On Oct. 14, the Mine Workers Union of Mexico wrote an open letter to past and present presidents of Mexico, admonishing them for leaving their brothers to die inside the mine.

“In Mexico, by comparison, in 2006 and until today, neither Germán Feliciano Larrea Mota, owner of Grupo México and the Pasta de Conchas mine, nor his investment partners, nor the then president Vincente Fox nor Martha Sahagún de Fox [his wife], ever put their feet down near the mine to support the rescue efforts, or to at minimum give their condolences to the widows and bereaved of the dead miners,” reads the letter.

‘God would never permit that’

In Argentina, President Cristina Kirchner drew criticism for her tweet that read: “Imagine for a moment if this disgrace had taken place here (God would never permit that),” in reference to the trapped miners in Chile.

Kirchner got flack for not acknowledging that a similar disaster did take place in Argentina, in a small coal mining town called Rio Turbio in the extreme south of the country. In June 2004, 14 miners died inside the coal mines.

I spent some time in the town a couple of years after the accident meeting with survivors of the incident, with the municipal government, and with widows and orphans.

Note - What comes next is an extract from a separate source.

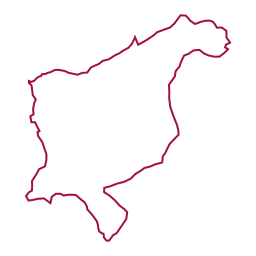 outline of Paphos, Paphos, Cyprus
{"feature_id": "46923920B77200142670897", "entity_name": "Paphos", "entity_type": "district", "adm_level": 2, "iso_a3": "CYP", "parent_name": "Cyprus", "parent_adm1": "Paphos", "projection": "natural_earth1", "projection_center": [32.428, 34.773], "detail": "fine", "context": "isolated", "style": "outline", "palette": "rose", "viewbox_px": 256, "rotation_deg": 0, "n_neighbors": 0, "source": "geoboundaries", "source_scale": "gbopen_adm2", "svg_char_len": 2003}
<svg xmlns="http://www.w3.org/2000/svg" viewBox="0 0 256 256"><path d="M29.0,80.9L28.8,81.7L29.1,83.2L29.6,83.7L31.4,85.2L31.9,87.5L32.7,95.0L35.8,99.5L34.3,102.9L33.5,106.6L33.1,110.2L33.6,114.3L30.3,116.3L31.4,122.2L35.1,122.3L37.0,126.4L39.5,131.1L37.5,132.1L38.3,136.3L42.4,142.3L44.3,148.1L46.4,154.1L46.4,159.9L45.0,166.3L39.0,169.3L37.2,172.8L34.4,177.3L32.0,181.0L32.2,185.9L31.9,190.6L28.7,192.5L26.0,196.1L28.6,200.6L32.3,200.0L38.7,198.7L43.9,198.4L50.4,203.1L51.8,196.8L55.9,193.8L60.7,193.8L63.6,195.5L69.0,194.7L75.6,194.9L77.6,196.6L81.6,200.0L84.4,202.1L86.7,206.0L87.4,209.5L89.2,211.4L92.7,215.5L96.6,220.9L97.8,224.3L98.3,228.1L99.2,231.4L101.8,233.3L103.5,233.7L104.0,237.5L106.4,240.6L109.1,240.6L113.0,235.3L116.8,233.0L124.1,222.2L126.3,219.0L127.2,212.2L124.5,209.3L119.6,205.6L114.8,200.2L109.9,195.9L104.1,192.1L104.3,187.8L109.9,186.4L116.8,183.7L124.0,181.9L130.7,178.7L135.6,173.8L140.2,171.1L144.4,168.0L150.0,166.6L155.0,164.4L162.2,162.5L162.8,156.5L165.1,153.2L169.6,144.0L174.2,139.2L178.6,134.7L178.2,129.8L178.2,129.7L176.8,124.5L173.2,115.4L170.3,107.0L169.2,98.1L169.3,91.0L168.9,84.9L173.1,78.9L174.8,76.5L175.7,71.1L179.5,66.5L180.6,63.0L182.2,59.4L184.1,55.5L188.3,54.0L193.6,50.4L199.5,49.9L204.5,53.8L208.8,55.5L214.5,56.7L219.6,56.6L224.2,53.0L227.8,49.5L228.0,49.3L225.1,47.4L225.9,44.7L230.0,42.7L229.0,41.0L226.4,37.4L226.5,35.2L226.3,30.8L221.9,27.6L216.9,27.6L214.6,23.8L212.7,21.7L212.1,21.5L209.9,20.7L205.5,20.7L201.0,21.8L195.0,24.0L190.0,20.5L188.2,18.1L185.8,15.6L181.2,15.4L180.4,15.4L174.5,23.4L170.2,27.4L161.4,30.6L157.1,32.2L154.0,35.1L147.1,39.7L143.2,42.0L138.2,44.7L135.0,37.2L134.3,39.1L131.8,44.0L128.6,47.7L122.7,50.9L119.5,53.2L115.1,55.3L108.6,59.4L102.8,60.8L98.6,64.1L94.6,65.7L90.8,67.6L87.3,72.5L82.3,72.9L77.6,74.7L68.9,72.9L65.0,71.1L60.2,70.1L55.9,69.8L53.5,70.6L50.5,72.2L47.7,72.8L45.7,73.9L42.0,74.2L41.0,76.1L38.8,76.7L36.9,77.9L35.4,79.5L34.2,80.7L31.1,82.0L29.0,80.9Z" fill="none" stroke="#9f1239" stroke-width="2"/></svg>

One thing that was made clear to me while I was in Rio Turbio was that the series of fatal errors that led to the death of 14 men was not to be called an “accident.” The fire that caused the 14 men to asphyxiate underground was completely preventable — it was not an accident. It was a result of the privatization of the mine under the regime of Carlos Menem. Union demands for better safety in the years leading up to the accident were roundly ignored.

Safety reforms needed

Until miners have safe working conditions and job security, it will continue to rank as an often deadly trade. The media attention on the 33 workers brought to the surface allows us a moment upon which to reflect what stories are being ignored.

By way of example, the day following the rescue, four more men were trapped in a mine in Ecuador. They’re still underground. The next day, 26 men were killed in an explosion in a mine in China. Life went on as usual in the North American media.

None of this is to take away from the rescue effort that saved the lives of almost three dozen working men in Chile. But so long as this level of regard for human life, and especially for the lives of workers, is considered exceptional instead of being the norm, there is little to celebrate.